Ackroyd, P. R. “An Interpretation of the Babylonian Exile: A Study of 2 Kings 20, Isaiah 38-39.” Scottish Journal of Theology 27 (1974):329-352.
Hurwitz, Marshall S. “The Septuagint of Isaiah 36-39 in Relation to that of 1-35, 40-66.” HUCA 28 (1957):22-38.
60 The Hebrew term todah is a noun from yadah, meaning "acknowledgment, praise." The verbal idea of "acknowledge" works best because the word can be used for praise or confess sin. Although translated "thanksgiving" in English versions, there is a great difference between our modern "thanks" and Hebrew praise.
61 "Prime" is literally "noontide"; this would be hypocatastasis. "Life" is literally "days"--a synecdoche.
62 “The verb is puqqadti, literally "robbed" of the rest of life. This too would be an implied comparison, hypocatastasis to stress the sudden loss he was anticipating.
63 The verb is puqqadti, literally "robbed" of the rest of life. This too would be an implied comparison, hypocatastasis to stress the sudden loss he was anticipating.
64 Hebrew is Yah, the abbreviated form, common in poetry.
65 The expression be'eres hahayyim (beh-e-rets ha-khay-yim) is a common one for this world of living people. The genitive would be attributive--a land characterized by living people.
66 The Hebrew has dori, normally "my generation"; but it means his time on earth.
67 "Life" in Hebrew is usually in the plural, as here: hayyay (khay-yay), "my life[s]." But the plural indicates all the complexity of a lifetime, all the parts--it is a full expression of all that life is.
68 There is irony in the verb "you make an end of me." The Hebrew is taslimeni (tash-lee-may-nee), from salam (shah-lam), the verbal root of "peace, welfare, wholeness." To lie in peace is an expression for death; but the Hebrew idea of peace would normally be otherwise.
69 Literally the Hebrew form, siwwiti (from siwwah [siv-vah] ) means "I quieted myself." The verb suggests that the natural instinct was to cry out and complain, but he forced himself to wait patiently on the LORD.
70 The Hebrew is emphatic, 'asapsep, literally "I chattered." The verb is suggested to be onomatopoeic.
71 Another onomatopoeic word, hagah (here: 'ehgeh) means to mumble under the breath.
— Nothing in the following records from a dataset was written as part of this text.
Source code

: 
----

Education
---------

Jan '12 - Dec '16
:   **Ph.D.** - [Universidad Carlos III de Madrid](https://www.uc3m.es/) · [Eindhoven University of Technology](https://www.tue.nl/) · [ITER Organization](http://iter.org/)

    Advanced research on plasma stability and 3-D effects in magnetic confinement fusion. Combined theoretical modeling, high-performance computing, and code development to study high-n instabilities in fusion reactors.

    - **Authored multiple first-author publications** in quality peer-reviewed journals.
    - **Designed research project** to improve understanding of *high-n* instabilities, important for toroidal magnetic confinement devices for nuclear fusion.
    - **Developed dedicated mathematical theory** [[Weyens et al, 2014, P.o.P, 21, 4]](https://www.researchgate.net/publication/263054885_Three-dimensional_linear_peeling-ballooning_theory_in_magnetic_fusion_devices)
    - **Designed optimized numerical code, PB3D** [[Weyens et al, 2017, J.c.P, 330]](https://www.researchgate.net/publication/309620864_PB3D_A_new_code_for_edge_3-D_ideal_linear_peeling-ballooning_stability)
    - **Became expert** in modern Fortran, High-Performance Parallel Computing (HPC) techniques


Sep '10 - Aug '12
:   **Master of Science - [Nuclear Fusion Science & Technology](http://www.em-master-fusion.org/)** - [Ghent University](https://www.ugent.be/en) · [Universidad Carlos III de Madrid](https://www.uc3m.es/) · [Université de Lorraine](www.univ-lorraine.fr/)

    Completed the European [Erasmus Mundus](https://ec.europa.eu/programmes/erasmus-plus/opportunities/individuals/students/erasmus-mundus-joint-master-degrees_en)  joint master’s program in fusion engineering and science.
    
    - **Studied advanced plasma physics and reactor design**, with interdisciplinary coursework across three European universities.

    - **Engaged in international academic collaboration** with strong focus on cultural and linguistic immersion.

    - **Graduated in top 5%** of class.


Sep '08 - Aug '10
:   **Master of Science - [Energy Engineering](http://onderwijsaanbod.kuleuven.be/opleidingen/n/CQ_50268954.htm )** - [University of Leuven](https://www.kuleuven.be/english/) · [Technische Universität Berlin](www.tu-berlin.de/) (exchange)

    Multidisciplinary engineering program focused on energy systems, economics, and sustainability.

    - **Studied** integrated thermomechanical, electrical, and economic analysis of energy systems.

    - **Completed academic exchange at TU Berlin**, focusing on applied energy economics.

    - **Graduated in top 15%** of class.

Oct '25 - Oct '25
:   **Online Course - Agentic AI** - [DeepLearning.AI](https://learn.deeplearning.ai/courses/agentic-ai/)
It also can be used for "meditate."
72 The verb is `asaq (ah-shak), "to be oppressed, crushed." It is much stronger than "troubled."
73 The verb means "walk softly" ('eddaddeh).
74 "Anguish" is fine; mar (from marar) literally means "bitterness"--‘al mar napsi (al mar naph-she).
75 The verb hayah and its related forms is found in this one verse three times. Since the word occurs several other places in the psalm, this would be the major theological theme to look at. Besides, the lament is its whole antithesis--death. A word study of hayah or hay would not change the definition, but would discover that there is a quality of life involved, not merely surviving.
76 The text has missahat beli (mish-sha-khat beh-lee), "from the pit of destruction." The expression indicates the place of destruction where one is reduced to nothing. Therefore, we have a metonymy of effect here for the grave or death.
77 "Putting sins behind the back" is a bold anthropomorphism to stress that they were kept out of sight--did not get in the way of God's love for him.
78 Here is the verb that is fitting for this type of psalm, todekka, from yadah in the imperfect with a pronominal suffix.
79 The parallel verb is the well-known halal, yehalelekka (yeh-ha-leh-lek-kah). The root word means to be shining, brilliant; and so the verb to praise has the idea of glowing with a report, enthusiastic and excited telling about what was enjoyed.
80 The figure is metonymy of subject--the dead in the grave.
81 The word is ’emet, "truth"; but it means reliability as well. It is related to the verbal root ’aman. The figure here would be metonymy of cause--the cause is His faithfulness, the effect is that He delivered Hezekiah.
82 The Hebrew form is the infinitive with the preposition: le hosi‘eni (leh-ho-she-ey-nee), meaning "to save me." The construction implies something is left out. It may indicate: "The LORD [decided] to save me."